* _To-do item_: Find the lines below holding the word "uuid" and copy each of them.

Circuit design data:

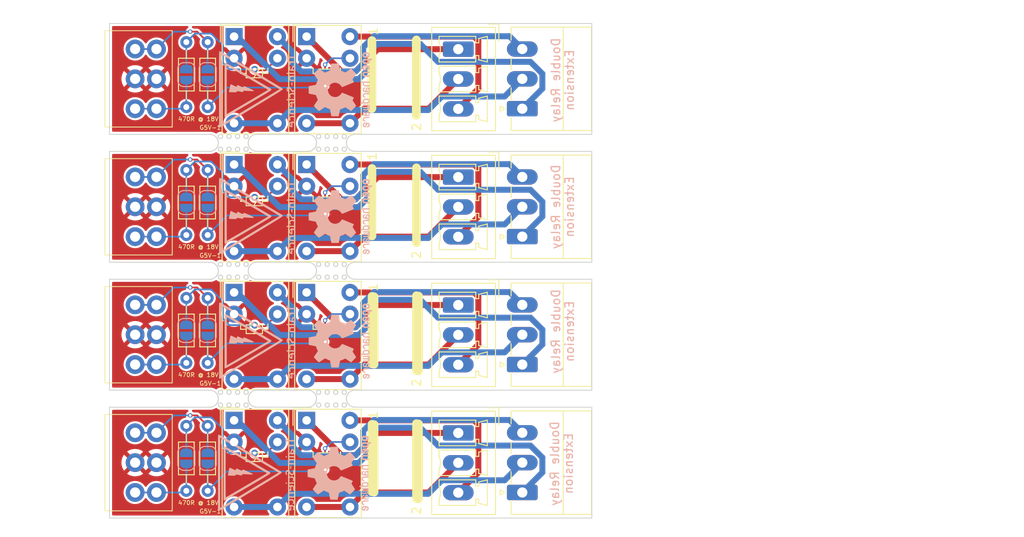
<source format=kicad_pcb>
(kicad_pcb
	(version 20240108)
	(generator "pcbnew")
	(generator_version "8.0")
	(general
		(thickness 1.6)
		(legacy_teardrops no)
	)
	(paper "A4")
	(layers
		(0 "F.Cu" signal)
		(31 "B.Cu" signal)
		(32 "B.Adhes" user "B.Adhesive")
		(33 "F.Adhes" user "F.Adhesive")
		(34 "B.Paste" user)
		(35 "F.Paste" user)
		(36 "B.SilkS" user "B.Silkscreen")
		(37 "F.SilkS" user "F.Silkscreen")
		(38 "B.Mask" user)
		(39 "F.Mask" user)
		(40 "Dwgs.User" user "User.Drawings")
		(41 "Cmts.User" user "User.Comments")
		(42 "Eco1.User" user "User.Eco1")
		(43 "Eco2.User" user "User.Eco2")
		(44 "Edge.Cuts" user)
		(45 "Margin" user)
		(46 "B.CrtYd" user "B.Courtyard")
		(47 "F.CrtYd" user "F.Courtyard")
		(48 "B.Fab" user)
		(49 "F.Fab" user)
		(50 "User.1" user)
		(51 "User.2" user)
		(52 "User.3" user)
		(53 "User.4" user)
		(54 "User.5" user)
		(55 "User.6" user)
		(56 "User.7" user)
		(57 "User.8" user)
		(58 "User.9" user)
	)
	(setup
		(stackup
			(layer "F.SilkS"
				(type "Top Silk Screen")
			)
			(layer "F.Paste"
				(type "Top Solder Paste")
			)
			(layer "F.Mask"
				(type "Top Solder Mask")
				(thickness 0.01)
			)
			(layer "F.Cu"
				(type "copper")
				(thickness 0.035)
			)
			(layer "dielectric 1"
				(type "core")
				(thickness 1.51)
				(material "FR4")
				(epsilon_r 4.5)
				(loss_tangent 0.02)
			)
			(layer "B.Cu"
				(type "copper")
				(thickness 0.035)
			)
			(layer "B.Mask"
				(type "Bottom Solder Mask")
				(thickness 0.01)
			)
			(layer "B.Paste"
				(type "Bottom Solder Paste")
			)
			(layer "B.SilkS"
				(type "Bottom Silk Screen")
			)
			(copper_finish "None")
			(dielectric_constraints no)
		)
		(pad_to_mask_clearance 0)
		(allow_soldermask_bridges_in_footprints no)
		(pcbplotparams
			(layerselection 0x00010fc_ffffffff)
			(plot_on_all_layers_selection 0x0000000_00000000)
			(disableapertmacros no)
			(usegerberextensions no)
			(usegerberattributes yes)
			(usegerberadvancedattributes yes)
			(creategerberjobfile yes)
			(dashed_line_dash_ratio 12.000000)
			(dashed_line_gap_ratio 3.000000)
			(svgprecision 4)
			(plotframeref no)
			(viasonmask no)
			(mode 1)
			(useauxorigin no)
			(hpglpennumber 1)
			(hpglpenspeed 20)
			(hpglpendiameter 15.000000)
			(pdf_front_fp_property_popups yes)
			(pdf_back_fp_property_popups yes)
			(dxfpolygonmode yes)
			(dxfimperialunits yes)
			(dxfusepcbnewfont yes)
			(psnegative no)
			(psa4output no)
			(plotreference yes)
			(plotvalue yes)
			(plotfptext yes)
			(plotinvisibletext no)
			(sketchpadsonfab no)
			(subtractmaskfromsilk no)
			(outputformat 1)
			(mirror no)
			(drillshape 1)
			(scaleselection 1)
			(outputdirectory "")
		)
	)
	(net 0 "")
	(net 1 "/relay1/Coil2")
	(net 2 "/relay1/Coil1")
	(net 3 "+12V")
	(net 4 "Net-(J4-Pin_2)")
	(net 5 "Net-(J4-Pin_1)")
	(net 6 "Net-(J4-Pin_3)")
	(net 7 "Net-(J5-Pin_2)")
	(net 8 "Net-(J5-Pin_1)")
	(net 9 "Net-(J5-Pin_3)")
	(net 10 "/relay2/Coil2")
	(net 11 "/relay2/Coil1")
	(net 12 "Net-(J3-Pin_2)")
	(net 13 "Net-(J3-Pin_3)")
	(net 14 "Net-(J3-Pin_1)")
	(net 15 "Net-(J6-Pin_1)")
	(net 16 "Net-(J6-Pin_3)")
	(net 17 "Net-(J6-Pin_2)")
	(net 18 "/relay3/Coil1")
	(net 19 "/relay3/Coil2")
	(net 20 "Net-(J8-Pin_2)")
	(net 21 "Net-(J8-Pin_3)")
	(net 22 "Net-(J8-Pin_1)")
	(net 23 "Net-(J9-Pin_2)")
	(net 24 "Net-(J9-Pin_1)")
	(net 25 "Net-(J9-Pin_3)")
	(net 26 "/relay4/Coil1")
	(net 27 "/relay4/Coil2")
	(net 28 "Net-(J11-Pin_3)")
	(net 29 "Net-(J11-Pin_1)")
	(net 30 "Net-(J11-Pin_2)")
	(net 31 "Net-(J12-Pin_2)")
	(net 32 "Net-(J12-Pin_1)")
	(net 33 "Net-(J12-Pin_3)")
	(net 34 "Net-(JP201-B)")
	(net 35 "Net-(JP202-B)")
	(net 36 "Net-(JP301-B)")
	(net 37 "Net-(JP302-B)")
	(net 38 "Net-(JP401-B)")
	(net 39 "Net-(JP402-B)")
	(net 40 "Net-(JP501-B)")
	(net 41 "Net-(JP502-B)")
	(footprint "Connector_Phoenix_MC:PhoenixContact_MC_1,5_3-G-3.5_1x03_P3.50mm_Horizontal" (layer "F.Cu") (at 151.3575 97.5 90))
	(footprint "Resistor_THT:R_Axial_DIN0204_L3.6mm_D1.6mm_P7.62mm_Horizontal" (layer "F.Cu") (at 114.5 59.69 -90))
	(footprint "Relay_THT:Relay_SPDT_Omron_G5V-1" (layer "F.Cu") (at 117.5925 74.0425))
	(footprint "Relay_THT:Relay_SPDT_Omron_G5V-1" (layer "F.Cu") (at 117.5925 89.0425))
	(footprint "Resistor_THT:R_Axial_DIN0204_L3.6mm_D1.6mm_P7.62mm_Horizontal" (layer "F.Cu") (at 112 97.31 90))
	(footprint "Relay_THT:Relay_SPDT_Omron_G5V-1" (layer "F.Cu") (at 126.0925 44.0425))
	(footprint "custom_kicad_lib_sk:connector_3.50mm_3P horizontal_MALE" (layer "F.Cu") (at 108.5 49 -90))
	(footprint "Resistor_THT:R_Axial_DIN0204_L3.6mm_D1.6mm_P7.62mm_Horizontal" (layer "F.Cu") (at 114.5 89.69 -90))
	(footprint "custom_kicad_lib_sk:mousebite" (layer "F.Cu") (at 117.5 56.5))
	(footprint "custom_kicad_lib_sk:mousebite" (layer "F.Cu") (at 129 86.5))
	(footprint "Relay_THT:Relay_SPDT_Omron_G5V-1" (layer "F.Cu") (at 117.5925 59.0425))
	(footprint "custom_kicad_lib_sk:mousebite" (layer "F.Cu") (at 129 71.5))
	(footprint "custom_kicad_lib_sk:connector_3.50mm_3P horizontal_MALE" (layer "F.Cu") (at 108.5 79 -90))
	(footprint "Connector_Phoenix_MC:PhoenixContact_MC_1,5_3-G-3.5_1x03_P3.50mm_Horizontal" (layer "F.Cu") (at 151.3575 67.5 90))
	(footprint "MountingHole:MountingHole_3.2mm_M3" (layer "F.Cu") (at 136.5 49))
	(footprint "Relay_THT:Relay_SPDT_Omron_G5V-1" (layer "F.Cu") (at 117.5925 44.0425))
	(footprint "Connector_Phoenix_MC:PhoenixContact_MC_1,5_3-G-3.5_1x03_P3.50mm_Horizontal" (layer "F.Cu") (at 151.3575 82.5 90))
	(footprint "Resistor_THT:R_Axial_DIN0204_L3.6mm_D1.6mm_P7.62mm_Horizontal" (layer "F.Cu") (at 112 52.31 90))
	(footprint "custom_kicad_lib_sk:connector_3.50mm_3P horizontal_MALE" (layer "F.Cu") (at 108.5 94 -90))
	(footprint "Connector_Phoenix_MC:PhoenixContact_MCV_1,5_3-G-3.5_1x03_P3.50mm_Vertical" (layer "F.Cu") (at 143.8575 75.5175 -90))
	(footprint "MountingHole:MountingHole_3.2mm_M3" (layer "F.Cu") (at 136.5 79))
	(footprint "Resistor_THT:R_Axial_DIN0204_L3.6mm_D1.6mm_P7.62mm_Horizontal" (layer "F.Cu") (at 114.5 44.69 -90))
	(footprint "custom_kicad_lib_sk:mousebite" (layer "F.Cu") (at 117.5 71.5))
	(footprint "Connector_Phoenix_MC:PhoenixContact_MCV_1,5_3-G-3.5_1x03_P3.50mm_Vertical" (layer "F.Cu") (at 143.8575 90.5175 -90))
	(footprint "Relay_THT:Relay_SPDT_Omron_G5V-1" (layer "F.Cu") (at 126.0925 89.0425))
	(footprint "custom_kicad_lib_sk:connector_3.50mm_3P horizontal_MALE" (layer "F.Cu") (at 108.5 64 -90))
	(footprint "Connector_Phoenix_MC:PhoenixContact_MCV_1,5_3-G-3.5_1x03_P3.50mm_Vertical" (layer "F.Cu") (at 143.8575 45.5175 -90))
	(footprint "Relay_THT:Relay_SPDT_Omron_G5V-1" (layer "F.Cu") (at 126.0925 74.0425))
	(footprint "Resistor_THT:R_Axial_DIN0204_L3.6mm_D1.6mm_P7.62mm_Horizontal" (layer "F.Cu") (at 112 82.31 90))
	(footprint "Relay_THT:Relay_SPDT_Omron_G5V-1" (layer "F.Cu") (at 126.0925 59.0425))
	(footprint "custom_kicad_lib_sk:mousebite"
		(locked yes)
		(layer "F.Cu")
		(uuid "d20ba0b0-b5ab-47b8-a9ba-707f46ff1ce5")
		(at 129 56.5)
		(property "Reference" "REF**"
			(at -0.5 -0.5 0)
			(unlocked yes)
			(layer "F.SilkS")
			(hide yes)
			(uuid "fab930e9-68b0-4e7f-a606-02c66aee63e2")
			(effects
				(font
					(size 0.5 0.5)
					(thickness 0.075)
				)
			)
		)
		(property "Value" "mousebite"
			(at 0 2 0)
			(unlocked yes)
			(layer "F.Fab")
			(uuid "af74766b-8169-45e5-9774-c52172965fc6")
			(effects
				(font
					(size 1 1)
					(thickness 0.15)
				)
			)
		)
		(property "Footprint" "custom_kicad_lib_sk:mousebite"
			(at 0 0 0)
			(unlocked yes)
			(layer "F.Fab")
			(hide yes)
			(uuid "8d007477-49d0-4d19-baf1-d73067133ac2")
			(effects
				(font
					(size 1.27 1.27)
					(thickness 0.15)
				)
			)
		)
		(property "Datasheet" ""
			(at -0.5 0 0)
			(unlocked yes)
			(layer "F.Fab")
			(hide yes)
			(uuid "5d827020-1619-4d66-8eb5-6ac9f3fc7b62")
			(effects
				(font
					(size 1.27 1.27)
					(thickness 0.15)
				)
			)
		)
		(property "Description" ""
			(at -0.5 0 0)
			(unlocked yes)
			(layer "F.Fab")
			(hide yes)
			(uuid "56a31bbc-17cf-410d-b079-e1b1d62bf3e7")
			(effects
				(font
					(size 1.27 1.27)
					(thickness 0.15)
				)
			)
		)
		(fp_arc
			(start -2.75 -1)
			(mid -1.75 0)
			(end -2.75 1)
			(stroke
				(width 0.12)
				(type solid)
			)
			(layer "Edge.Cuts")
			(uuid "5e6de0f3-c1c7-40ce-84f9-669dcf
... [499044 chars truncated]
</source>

...

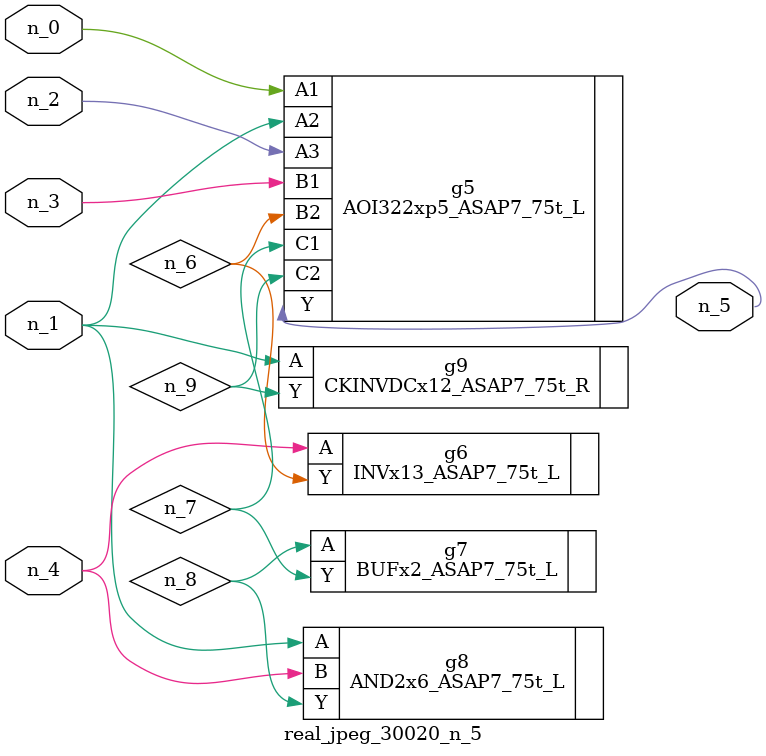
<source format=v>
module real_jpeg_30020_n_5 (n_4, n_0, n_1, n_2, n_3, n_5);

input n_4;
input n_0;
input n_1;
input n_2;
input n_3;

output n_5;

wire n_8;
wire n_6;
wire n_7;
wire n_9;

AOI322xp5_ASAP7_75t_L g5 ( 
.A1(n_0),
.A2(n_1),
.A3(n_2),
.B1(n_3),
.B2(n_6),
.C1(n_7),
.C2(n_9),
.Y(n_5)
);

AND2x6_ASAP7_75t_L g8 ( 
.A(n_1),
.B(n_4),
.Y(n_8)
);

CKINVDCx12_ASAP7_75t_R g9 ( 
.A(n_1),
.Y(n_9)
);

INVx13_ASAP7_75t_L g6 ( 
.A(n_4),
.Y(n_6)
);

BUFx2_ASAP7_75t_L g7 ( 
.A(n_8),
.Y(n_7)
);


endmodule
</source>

* _Output for this task_:
		(uuid "d20ba0b0-b5ab-47b8-a9ba-707f46ff1ce5")
			(uuid "fab930e9-68b0-4e7f-a606-02c66aee63e2")
			(uuid "af74766b-8169-45e5-9774-c52172965fc6")
			(uuid "8d007477-49d0-4d19-baf1-d73067133ac2")
			(uuid "5d827020-1619-4d66-8eb5-6ac9f3fc7b62")
			(uuid "56a31bbc-17cf-410d-b079-e1b1d62bf3e7")
			(uuid "5e6de0f3-c1c7-40ce-84f9-669dcf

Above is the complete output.